Now she lay curled deep inside me, stunned by the absence where our mate used to be.

“Do not speak,” Mara murmured.

“I did not poison her.”

“I know.”

The words nearly broke me.

The moment we reached the infirmary, I doubled over. The pain of the broken bond rolled through me again, savage and bright. Mara shut the door behind us and locked it.

“Sit,” she ordered.

“I need to leave.”

“You need to breathe.”

“Mara-”

“Elena.” Her voice softened. “Your pulse is wrong.”

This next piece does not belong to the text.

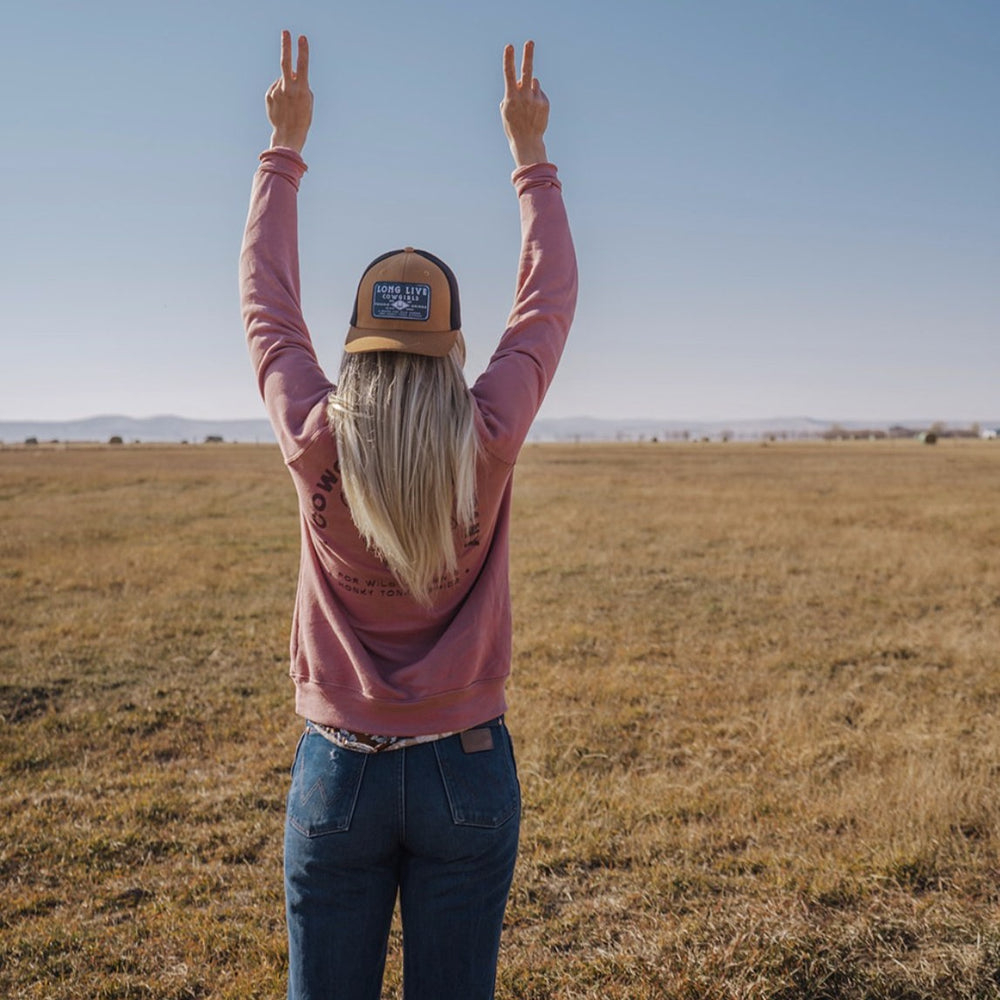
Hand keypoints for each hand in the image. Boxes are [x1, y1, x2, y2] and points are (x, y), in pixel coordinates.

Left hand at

She pressed two fingers to my wrist.

I tried to pull away. “It is the rejection.”

Her expression changed.

The color drained from her face so quickly my own fear paused.

“What?” I asked.

Mara looked toward the locked door.

Then back at me.

“How long since your last heat?”

My blood turned cold.

“No.”

She swallowed.

“Elena...”

“No.”

Mara’s hand trembled against my wrist.

“There are two heartbeats.”

The world narrowed to her face.

“Two?”

Her eyes filled with pity.

“You are pregnant.”

A heavy knock shook the door.

One of the guards outside barked, “Healer, Alpha orders the prisoner transferred now.”

Mara leaned close and whispered the words that ended the last piece of my old life.

“Elena, if Celeste finds out, neither you nor those babies will survive the night.”